I pursued the APR because I wanted to distance myself and create my own lane because it’s time to separate the lucky amateurs vs. the professionals in PR. Being a millennial, minority female and MBA I realized how much getting an APR could elevate my profile and show my commitment.
There’s a big difference in the quality of service I provide and what I bring to the table vs. the person who has no formal education in PR, can only offer his or her large following on Twitter/Facebook/Instagram but doesn’t perform proper research, strategy, messaging development, and measurement of results. Major difference!
I also really like that in order to maintain your APR you have to mentor and “give back” over a three-year time period through lectures, books, etc. I am doing that already so it coincided with my own professional goals. I started working on my APR in the summer of 2012, passed my Readiness Review in August 2012 and took the exam a year later after studying on and off and recently passed (November 2013). To those thinking about getting their APR – what are you waiting for? Do it!
Preparing for the APR exam:
Study, Study and Study! I enrolled in the online APR course and I believe that was one of the major contributors to my success. Participating in the cohort sessions and discussing potential test questions with others in my learning cohort really helped me understand what was expected. The APR exam is scenario-based and you cannot memorize your way through the test – you have to really know what the next steps are and what you should do as a PR practitioner.
What I remember about the taking the test:
The hot and cold: It was freezing outside, but inside, it felt like Hades. All those people taking tests, and I was the only one there that day taking the APR exam.

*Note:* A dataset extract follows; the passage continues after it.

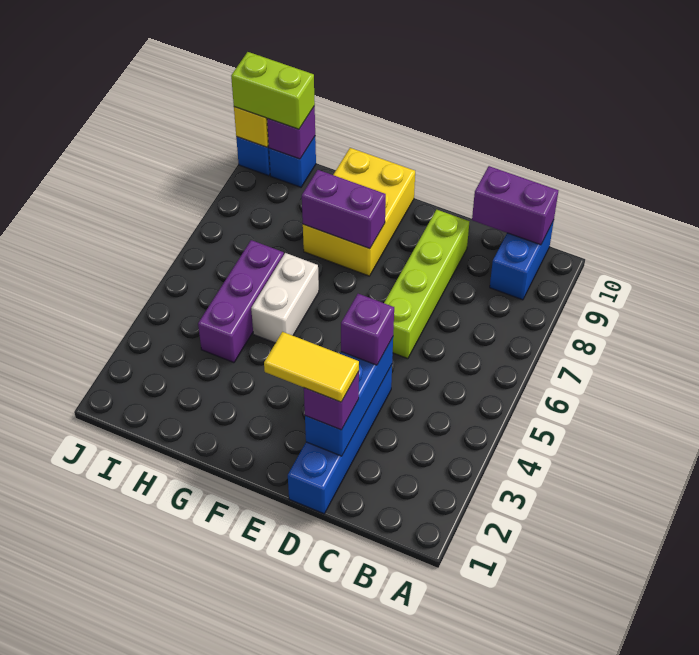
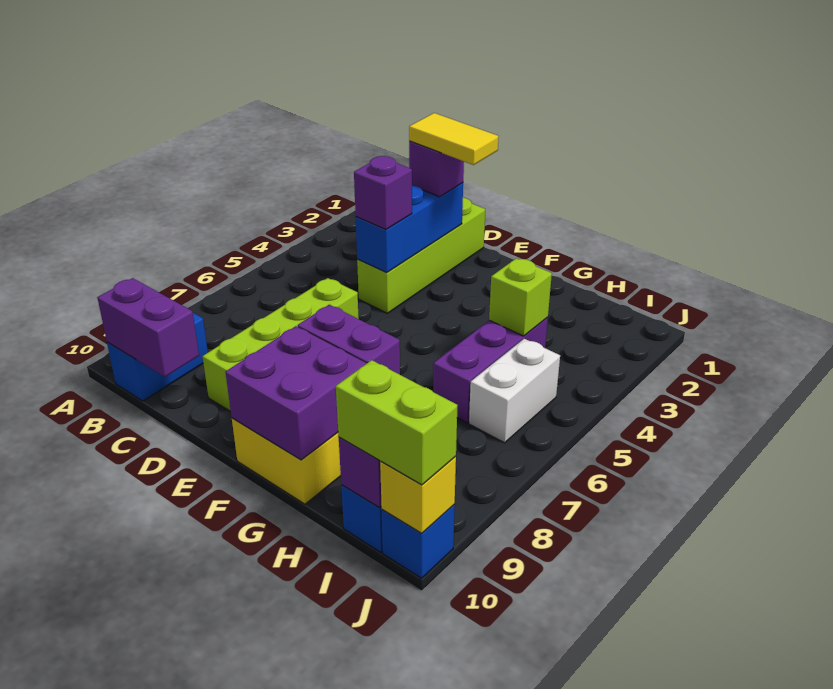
blue 1x4 brick [288,365,392,514] -> lime 1x4 brick [357,198,485,313]
none -> purple 2x2 brick [226,326,367,460]
white 1x2 brick [251,253,319,343] -> white 1x2 brick moved to [469,339,560,443]
none -> lime 1x1 brick [489,258,552,336]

The noise: The building I was taking the test in had construction going on. I heard loud banging from the other side of the wall at least twice.
Test proctors: I experienced random women walking up to you and just standing there – it makes you feel uncomfortable, but they have to do it to deter cheating.
My computer reset: I was 5 minutes from finishing the exam and I was checking over my answers. The computer reset and I freaked out, thinking I would have to sit for the exam all over again. Luckily, they had saved my test at the exact point that I had left it, so all was well.
The waiting: I waited 40 minutes to just get my seat and I was 30 minutes early as advised.
The traffic: There was lots of traffic that morning and I drove nearly two hours to arrive at my test center.
Sleep well the night before: A good night’s sleep and a eating a healthy breakfast go a long way for helping with test jitters.
I look forward to working with NJSPRA and my PRSA to help other PR pros get their APR and continue moving the PR profession forward. There are many efforts to revitalize the importance of the APR
credential. I have expressed my views on the PRsay blog as follows:
… There should be a stronger community of APRs online to attract more diversity and younger applicants. Show me that the APR is cool – show me what APRs are doing everyday and how they’re making a difference at their corporation, nonprofit or governmental organization. I think the main problem PRSA has is that their own members do not value the APR enough – if within our membership ranks there was more effort to hold the credential in higher esteem, coupled with an education campaign for SHRM, HR professionals and the Fortune 500, I think people would understand the value more. As a professional organization focused on communication, it is time we be very clear on what the APR is really about.
I look forward to helping build a better online community of APRs and showing those new to the public relations field that there are high standards. We can’t let those who don’t understand our profession define our profession.